Daffodil Devs,

Ludo Visser of ESA has attempted to run DFDL4S schemas with Daffodil,
modifying them as appropriate, but without success.

Email discussion thread is captured below.

If the C-code backend had more complete expression support it might well
handle the DFDL4S use case. Regular Daffodil with the JVM backend should
certainly be able to handle the use case albeit converting data into XML or
JSON is not part of their use case.

DFDL4S has an extension to the expression language. I suspect this could be
worked around, though may require the schemas to be modified a bit. They
use a regex in the element names of expressions to provide a specific kind
of expression polymorphism. (See
https://github.com/OpenGridForum/DFDL/issues/13) Moving these sort of
referenced child fields so that polymorphism is not needed to access them
may be possible. I think this may be another case where the schema shape
and nesting that a schema author prefers does not match the DFDL schema one
must write to make it actually work.

We have JIRA ticket https://issues.apache.org/jira/browse/DAFFODIL-1431
which was for DFDL4S Compatibility testing, but this ticket was closed for
being too "wish-list". Perhaps we should reopen this as Ludo has done some
of the work to identify data and schemas to use for this testing.

Mike Beckerle
Apache Daffodil | daffodil.apache.org
OGF DFDL Workgroup | www.ogf.org/ogf/doku.php/standards/dfdl/dfdl



---------- Forwarded message ---------
From: Ludo Visser <[email protected]>
Date: Thu, Dec 18, 2025, 6:19 AM
Subject: Re: Participation in DFDL ISO workgroup
To: [email protected] <[email protected]>
Cc: Michele Zundo <[email protected]>, Montserrat Pinol Sole <
[email protected]>, Andrea Della Vecchia <
[email protected]>


Dear Mike,

Our schema’s are publicly available on our website:
https://eop-cfi.esa.int/index.php/applications/s2g-data-viewer/mission-files
(or
directly:
https://eop-cfi.esa.int/Repo/PUBLIC/DOCUMENTATION/MISSION_DATA/TELEMETRY_SCHEMA_FILES/
)

They are .jar files for use with S2G (
https://eop-cfi.esa.int/index.php/applications/s2g-data-viewer), but they
can be renamed to .zip and extracted. On the S2G page you can also find
some example data files.

I’ve attached here for convenience the Sentinel 1 and 3 schemas and the
example data.

I tried to parse e.g. the Sentinel 1 file with:

 ./daffodil/bin/daffodil parse -s Sentinel1X-bandTMISP.xsd --
demo_data_files/S1A_SAR_ISP.BIN

This will immediately complain about this line in
Sentinel1X-bandTMISPData.xsd:

 <xs:element name="AISR_Source_Data" type="TypeAISRSourceData" dfdl:
occursCountKind="expression" dfdl:occursCount="672"/>

Fixing that (adding { } around 672) then produces a long list of errors,
including those I mentioned in my previous email.

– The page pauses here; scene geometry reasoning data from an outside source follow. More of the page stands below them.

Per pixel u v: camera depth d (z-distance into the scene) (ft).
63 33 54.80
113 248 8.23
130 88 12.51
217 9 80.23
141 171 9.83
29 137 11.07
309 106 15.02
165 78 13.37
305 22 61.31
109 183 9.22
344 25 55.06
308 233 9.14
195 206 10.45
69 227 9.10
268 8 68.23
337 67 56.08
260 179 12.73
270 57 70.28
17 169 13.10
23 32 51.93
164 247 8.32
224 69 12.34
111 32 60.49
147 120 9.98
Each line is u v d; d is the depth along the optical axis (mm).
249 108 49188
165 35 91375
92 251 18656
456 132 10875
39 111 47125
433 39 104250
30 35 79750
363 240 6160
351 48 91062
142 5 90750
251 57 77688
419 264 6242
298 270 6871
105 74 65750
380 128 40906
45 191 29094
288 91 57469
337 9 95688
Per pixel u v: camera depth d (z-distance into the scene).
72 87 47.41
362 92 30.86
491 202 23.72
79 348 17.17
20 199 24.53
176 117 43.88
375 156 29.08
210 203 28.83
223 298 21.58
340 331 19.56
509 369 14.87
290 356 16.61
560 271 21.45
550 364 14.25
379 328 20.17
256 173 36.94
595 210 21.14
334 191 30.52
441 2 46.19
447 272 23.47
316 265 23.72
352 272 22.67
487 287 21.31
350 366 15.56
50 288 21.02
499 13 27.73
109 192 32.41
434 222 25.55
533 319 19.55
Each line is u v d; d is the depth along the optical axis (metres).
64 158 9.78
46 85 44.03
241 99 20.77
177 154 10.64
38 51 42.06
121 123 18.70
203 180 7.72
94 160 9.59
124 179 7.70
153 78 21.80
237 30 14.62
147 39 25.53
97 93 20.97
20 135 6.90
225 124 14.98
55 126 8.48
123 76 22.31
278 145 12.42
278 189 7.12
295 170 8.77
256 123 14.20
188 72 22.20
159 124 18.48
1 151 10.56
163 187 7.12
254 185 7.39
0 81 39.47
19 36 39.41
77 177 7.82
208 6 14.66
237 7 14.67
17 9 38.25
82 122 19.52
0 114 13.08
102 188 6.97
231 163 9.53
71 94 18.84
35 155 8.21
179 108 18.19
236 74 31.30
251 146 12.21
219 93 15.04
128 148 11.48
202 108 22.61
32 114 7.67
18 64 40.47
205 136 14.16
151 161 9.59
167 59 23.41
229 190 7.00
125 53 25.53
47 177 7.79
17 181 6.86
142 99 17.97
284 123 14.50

As mentioned, I’m very interested to get this to work, so please reach out
if further clarification is needed or if I can be of help otherwise.

Best regards,
Ludo


-- 

Ludo Visser

EOP-PES
* ESA ESTEC*
*[email protected] <[email protected]>* | T +31 6 414 71061
<+31641471061>

*From: *Mike Beckerle <[email protected]>
*Date: *Monday, 24 November 2025 at 15:37
*To: *Ludo Visser <[email protected]>
*Cc: *Michele Zundo <[email protected]>, Montserrat Pinol Sole <
[email protected]>, Andrea Della Vecchia <
[email protected]>
*Subject: *Re: Participation in DFDL ISO workgroup

If we could get the schema and a piece of example data we could dig into
why it doesn't work.
I'd like to first get your schema working in regular Daffodil running on
the JVM just to make sure we understand the requirements.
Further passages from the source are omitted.